You ever get that feeling where, like, you know something won't happen but it would be, like, totally awesome if it did?
For instance, we know that Martin Shkreli isn't going to win a Grammy for the rap album he produces while in federal prison, but wouldn't it be totally awesome if he did? And while we know that Warren Buffett will never start dating Khloe Kardashian and become a reality TV character, don't you kind of definitely want to see that?
What we're saying is that we all love whimsy, and perhaps no one loves whimsy than Citi analyst Todd Bault. See, Bault covers AIG for Citi and - like an insurance sector analyst at the end of his rope - he is done being constrained by the petty constraints of universal logic.
These days it seems, Todd would much prefer to traffic in DOPE IDEAS like the one in a note published yesterday.
Bault started off by dropping a truth bomb on the insurance giant...
AIG has a problem
Investors are increasingly sympathetic to the activist case for a dramatic breakup, while AIG management has rejected these calls and pushed for different dramatic change.
But Todd's not just picking on AIG...
Insurance FinTech has a problem
As the tech industry moves to disrupt payments, mortgages, and investing, insurance will likely prove much more difficult to attack. Its bespoke, interconnected, and hard to automate nature has been a hindrance to innovation for decades, and despite progress remains an issue.
AIG is a mess and insurance has not been a sext target for the FinTech revolutionaries making it hard for AIG to get in on the creeping trend of creating new products for new users on the fly.... Hey, tell us something we don't know, Bault.
Idea: GOOGL buys AIG and makes it (and insurance) modular
Given that AIG has already committed to modular disclosure and an embrace of data science, and is trading 30% below book, there is a real opportunity for a major tech firm like GOOGL and an investment bank to buy AIG and turn it into an insurance FinTech laboratory. There would be great benefits to all parties, investors, the insurance industry, and society itself by making insurance a better product.
Damn Bault, you crazy!
Google is going to buy one of the world's largest financial firms and turn it into a "FinTech lab" for the betterment of insurance? Does that entail putting actuaries on motorized razor scooters and making underwriters do meditation on Wellness Wednesdays?

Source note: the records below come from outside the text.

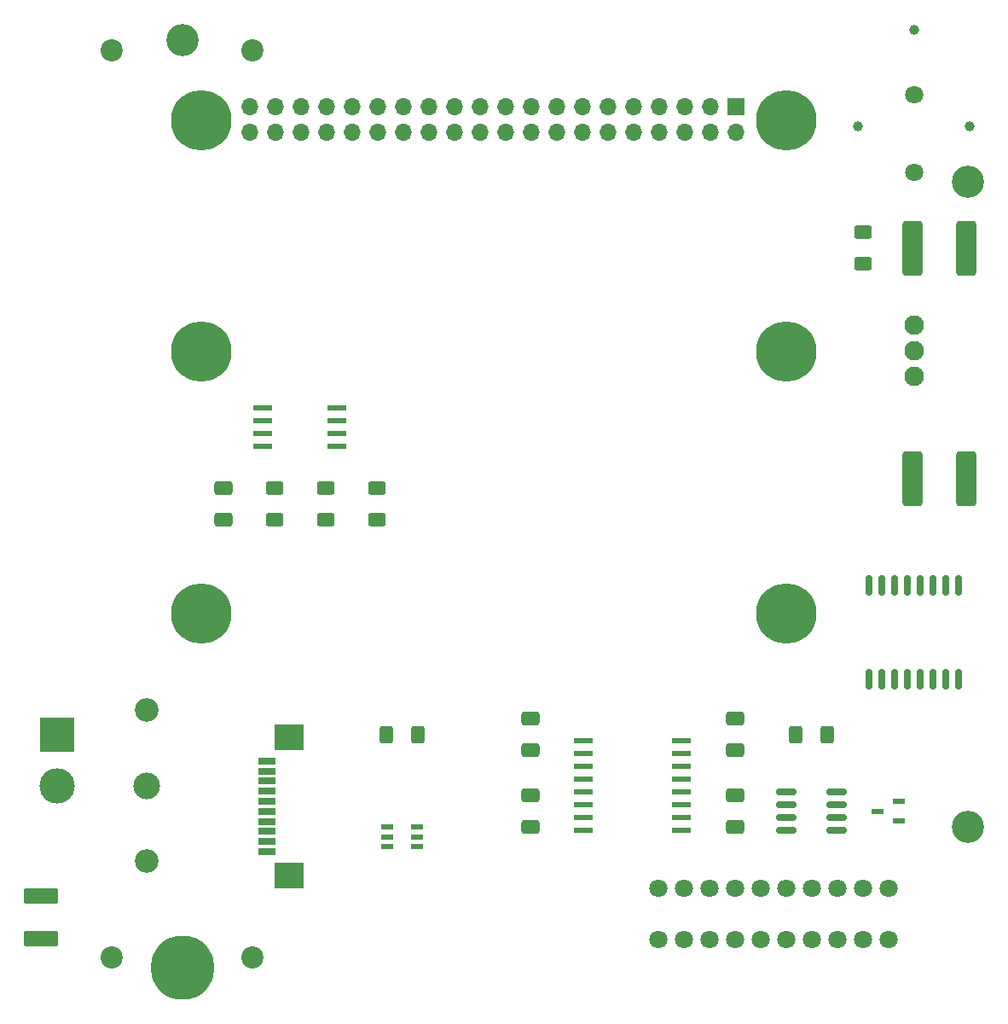
<source format=gbr>
%TF.GenerationSoftware,KiCad,Pcbnew,8.0.6-8.0.6-0~ubuntu24.04.1*%
%TF.CreationDate,2024-11-23T11:29:18+03:00*%
%TF.ProjectId,PM-CPU-RP,504d2d43-5055-42d5-9250-2e6b69636164,rev?*%
%TF.SameCoordinates,Original*%
%TF.FileFunction,Soldermask,Top*%
%TF.FilePolarity,Negative*%
%FSLAX46Y46*%
G04 Gerber Fmt 4.6, Leading zero omitted, Abs format (unit mm)*
G04 Created by KiCad (PCBNEW 8.0.6-8.0.6-0~ubuntu24.04.1) date 2024-11-23 11:29:18*
%MOMM*%
%LPD*%
G01*
G04 APERTURE LIST*
G04 Aperture macros list*
%AMRoundRect*
0 Rectangle with rounded corners*
0 $1 Rounding radius*
0 $2 $3 $4 $5 $6 $7 $8 $9 X,Y pos of 4 corners*
0 Add a 4 corners polygon primitive as box body*
4,1,4,$2,$3,$4,$5,$6,$7,$8,$9,$2,$3,0*
0 Add four circle primitives for the rounded corners*
1,1,$1+$1,$2,$3*
1,1,$1+$1,$4,$5*
1,1,$1+$1,$6,$7*
1,1,$1+$1,$8,$9*
0 Add four rect primitives between the rounded corners*
20,1,$1+$1,$2,$3,$4,$5,0*
20,1,$1+$1,$4,$5,$6,$7,0*
20,1,$1+$1,$6,$7,$8,$9,0*
20,1,$1+$1,$8,$9,$2,$3,0*%
G04 Aperture macros list end*
%ADD10O,6.350000X6.350000*%
%ADD11R,1.181100X0.558800*%
%ADD12C,1.000000*%
%ADD13C,1.800000*%
%ADD14RoundRect,0.249999X-0.737501X-2.450001X0.737501X-2.450001X0.737501X2.450001X-0.737501X2.450001X0*%
%ADD15C,6.000000*%
%ADD16O,1.700000X1.700000*%
%ADD17R,1.700000X1.700000*%
%ADD18C,3.200000*%
%ADD19RoundRect,0.250000X-0.400000X-0.625000X0.400000X-0.625000X0.400000X0.625000X-0.400000X0.625000X0*%
%ADD20R,1.244600X0.558800*%
%ADD21RoundRect,0.250000X-0.650000X0.412500X-0.650000X-0.412500X0.650000X-0.412500X0.650000X0.412500X0*%
%ADD22RoundRect,0.250000X-0.625000X0.400000X-0.625000X-0.400000X0.625000X-0.400000X0.625000X0.400000X0*%
%ADD23RoundRect,0.250000X0.650000X-0.412500X0.650000X0.412500X-0.650000X0.412500X-0.650000X-0.412500X0*%
%ADD24R,3.500000X3.500000*%
%ADD25C,3.500000*%
%ADD26R,1.854200X0.482600*%
%ADD27RoundRect,0.250000X1.450000X-0.537500X1.450000X0.537500X-1.450000X0.537500X-1.450000X-0.537500X0*%
%ADD28RoundRect,0.150000X-0.825000X-0.150000X0.825000X-0.150000X0.825000X0.150000X-0.825000X0.150000X0*%
%ADD29C,1.950000*%
%ADD30R,1.803400X0.635000*%
%ADD31R,2.997200X2.590800*%
%ADD32RoundRect,0.250000X0.625000X-0.400000X0.625000X0.400000X-0.625000X0.400000X-0.625000X-0.400000X0*%
%ADD33R,1.828800X0.533400*%
%ADD34RoundRect,0.250000X0.400000X0.625000X-0.400000X0.625000X-0.400000X-0.625000X0.400000X-0.625000X0*%
%ADD35RoundRect,0.150000X0.150000X-0.875000X0.150000X0.875000X-0.150000X0.875000X-0.150000X-0.875000X0*%
%ADD36C,2.650000*%
%ADD37C,2.350000*%
%ADD38C,2.200000*%
G04 APERTURE END LIST*
D10*
%TO.C,PE1*%
X-32000000Y-46000000D03*
%TD*%
D11*
%TO.C,U7*%
X-8693150Y-33970001D03*
X-8693150Y-33020000D03*
X-8693150Y-32069999D03*
X-11626850Y-32069999D03*
X-11626850Y-33020000D03*
X-11626850Y-33970001D03*
%TD*%
D12*
%TO.C,J1*%
X46190000Y37436000D03*
X40640000Y47049000D03*
X35090000Y37436000D03*
D13*
X40640000Y32890000D03*
X40640000Y40640000D03*
%TD*%
D14*
%TO.C,C3*%
X40542500Y25400000D03*
X45817500Y25400000D03*
%TD*%
D15*
%TO.C,D1*%
X27940000Y38100000D03*
X-30060000Y38100000D03*
X27940000Y15100000D03*
X-30060000Y15100000D03*
X27940000Y-10900000D03*
X-30060000Y-10900000D03*
D16*
X23010000Y36850000D03*
D17*
X23010000Y39390000D03*
D16*
X20470000Y36850000D03*
X20470000Y39390000D03*
X17930000Y36850000D03*
X17930000Y39390000D03*
X15390000Y36850000D03*
X15390000Y39390000D03*
X12850000Y36850000D03*
X12850000Y39390000D03*
X10310000Y36850000D03*
X10310000Y39390000D03*
X7770000Y36850000D03*
X7770000Y39390000D03*
X5230000Y36850000D03*
X5230000Y39390000D03*
X2690000Y36850000D03*
X2690000Y39390000D03*
X150000Y36850000D03*
X150000Y39390000D03*
X-2390000Y36850000D03*
X-2390000Y39390000D03*
X-4930000Y36850000D03*
X-4930000Y39390000D03*
X-7470000Y36850000D03*
X-7470000Y39390000D03*
X-10010000Y36850000D03*
X-10010000Y39390000D03*
X-12550000Y36850000D03*
X-12550000Y39390000D03*
X-15090000Y36850000D03*
X-15090000Y39390000D03*
X-17630000Y36850000D03*
X-17630000Y39390000D03*
X-20170000Y36850000D03*
X-20170000Y39390000D03*
X-22710000Y36850000D03*
X-22710000Y39390000D03*
X-25250000Y36850000D03*
X-25250000Y39390000D03*
%TD*%
D18*
%TO.C,H1*%
X-32000000Y46000000D03*
%TD*%
D19*
%TO.C,R6*%
X28930000Y-22860000D03*
X32030000Y-22860000D03*
%TD*%
D20*
%TO.C,CR1*%
X39154100Y-31430001D03*
X39154100Y-29529999D03*
X37045900Y-30480000D03*
%TD*%
D21*
%TO.C,C8*%
X22860000Y-28917500D03*
X22860000Y-32042500D03*
%TD*%
D22*
%TO.C,R1*%
X35560000Y26950000D03*
X35560000Y23850000D03*
%TD*%
D23*
%TO.C,C5*%
X2540000Y-24422500D03*
X2540000Y-21297500D03*
%TD*%
D24*
%TO.C,J6*%
X-44450000Y-22860000D03*
D25*
X-44450000Y-27940000D03*
%TD*%
D26*
%TO.C,U4*%
X7823200Y-23495000D03*
X7823200Y-24765000D03*
X7823200Y-26035000D03*
X7823200Y-27305000D03*
X7823200Y-28575000D03*
X7823200Y-29845000D03*
X7823200Y-31115000D03*
X7823200Y-32385000D03*
X17576800Y-32385000D03*
X17576800Y-31115000D03*
X17576800Y-29845000D03*
X17576800Y-28575000D03*
X17576800Y-27305000D03*
X17576800Y-26035000D03*
X17576800Y-24765000D03*
X17576800Y-23495000D03*
%TD*%
D27*
%TO.C,C1*%
X-46000000Y-43137500D03*
X-46000000Y-38862500D03*
%TD*%
D18*
%TO.C,H3*%
X46000000Y-32000000D03*
%TD*%
D28*
%TO.C,U5*%
X28005000Y-28575000D03*
X28005000Y-29845000D03*
X28005000Y-31115000D03*
X28005000Y-32385000D03*
X32955000Y-32385000D03*
X32955000Y-31115000D03*
X32955000Y-29845000D03*
X32955000Y-28575000D03*
%TD*%
D21*
%TO.C,C6*%
X2540000Y-28917500D03*
X2540000Y-32042500D03*
%TD*%
D29*
%TO.C,J4*%
X40640000Y12700000D03*
X40640000Y15240000D03*
X40640000Y17780000D03*
%TD*%
D30*
%TO.C,J9*%
X-23556000Y-34499991D03*
X-23556000Y-33499993D03*
X-23556000Y-32499995D03*
X-23556000Y-31499997D03*
X-23556000Y-30499999D03*
X-23556000Y-29500001D03*
X-23556000Y-28500003D03*
X-23556000Y-27500005D03*
X-23556000Y-26500007D03*
X-23556000Y-25500009D03*
D31*
X-21385999Y-36850002D03*
X-21385999Y-23149998D03*
%TD*%
D32*
%TO.C,R5*%
X-12700000Y-1550000D03*
X-12700000Y1550000D03*
%TD*%
D21*
%TO.C,C4*%
X-27940000Y1562500D03*
X-27940000Y-1562500D03*
%TD*%
D33*
%TO.C,U3*%
X-16624300Y5715000D03*
X-16624300Y6985000D03*
X-16624300Y8255000D03*
X-16624300Y9525000D03*
X-24015700Y9525000D03*
X-24015700Y8255000D03*
X-24015700Y6985000D03*
X-24015700Y5715000D03*
%TD*%
D14*
%TO.C,C2*%
X40542500Y2540000D03*
X45817500Y2540000D03*
%TD*%
D23*
%TO.C,C7*%
X22860000Y-24422500D03*
X22860000Y-21297500D03*
%TD*%
D34*
%TO.C,R2*%
X-8610000Y-22860000D03*
X-11710000Y-22860000D03*
%TD*%
D35*
%TO.C,U6*%
X36195000Y-17350000D03*
X37465000Y-17350000D03*
X38735000Y-17350000D03*
X40005000Y-17350000D03*
X41275000Y-17350000D03*
X42545000Y-17350000D03*
X43815000Y-17350000D03*
X45085000Y-17350000D03*
X45085000Y-8050000D03*
X43815000Y-8050000D03*
X42545000Y-8050000D03*
X41275000Y-8050000D03*
X40005000Y-8050000D03*
X38735000Y-8050000D03*
X37465000Y-8050000D03*
X36195000Y-8050000D03*
%TD*%
D18*
%TO.C,H2*%
X46000000Y32000000D03*
%TD*%
D32*
%TO.C,R4*%
X-17780000Y-1550000D03*
X-17780000Y1550000D03*
%TD*%
%TO.C,R3*%
X-22860000Y-1550000D03*
X-22860000Y1550000D03*
%TD*%
D13*
%TO.C,XG1*%
X15240000Y-38100000D03*
X15240000Y-43180000D03*
X17780000Y-38100000D03*
X17780000Y-43180000D03*
X20320000Y-38100000D03*
X22860000Y-38100000D03*
X25400000Y-38100000D03*
X25400000Y-43180000D03*
X27940000Y-38100000D03*
X27940000Y-43180000D03*
X30480000Y-38100000D03*
X30480000Y-43180000D03*
X33020000Y-38100000D03*
X35560000Y-38100000D03*
X38100000Y-38100000D03*
X38100000Y-43180000D03*
X20320000Y-43180000D03*
X22860000Y-43180000D03*
X33020000Y-43180000D03*
X35560000Y-43180000D03*
%TD*%
D36*
%TO.C,U1*%
X-35560000Y-27940000D03*
D37*
X-35560000Y-35440000D03*
X-35560000Y-20440000D03*
%TD*%
D38*
%TO.C,U2*%
X-39000000Y45000000D03*
X-39000000Y-45000000D03*
X-25000000Y45000000D03*
X-25000000Y-45000000D03*
%TD*%
M02*

</source>
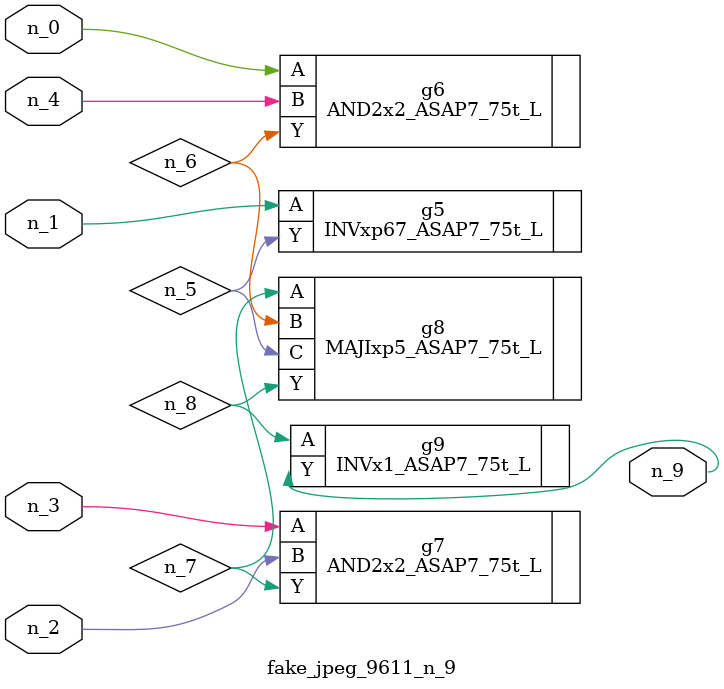
<source format=v>
module fake_jpeg_9611_n_9 (n_3, n_2, n_1, n_0, n_4, n_9);

input n_3;
input n_2;
input n_1;
input n_0;
input n_4;

output n_9;

wire n_8;
wire n_6;
wire n_5;
wire n_7;

INVxp67_ASAP7_75t_L g5 ( 
.A(n_1),
.Y(n_5)
);

AND2x2_ASAP7_75t_L g6 ( 
.A(n_0),
.B(n_4),
.Y(n_6)
);

AND2x2_ASAP7_75t_L g7 ( 
.A(n_3),
.B(n_2),
.Y(n_7)
);

MAJIxp5_ASAP7_75t_L g8 ( 
.A(n_7),
.B(n_6),
.C(n_5),
.Y(n_8)
);

INVx1_ASAP7_75t_L g9 ( 
.A(n_8),
.Y(n_9)
);


endmodule
</source>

Also, there's the small matter of Google dipping not a toe into financial services, but both legs and part of its torso?
What's up, Bault?
This idea is audacious, but that doesn't mean it's wrong
Of course GOOGL could not literally own an insurer owing to the volatility, but we describe a procedure to obtain control of research, data, and strategy, keeping most of the investor base as insurance investors. There are lots more reasons this likely won’t occur, but there is a perfect convergence of reasons why it might be exactly what AIG and the insurance industry needs. And the tech community could help solve what could well be one of the most challenging problems it could tackle
You know what, why not? Why can't Larry Page be the new Hank Greenberg? Why can't a massively important insurance company just become another one of Alphabet Inc.'s protected, money-losing silos of experimentation?
Keep on keeping on, Todd Bault, you dreamer of dreams.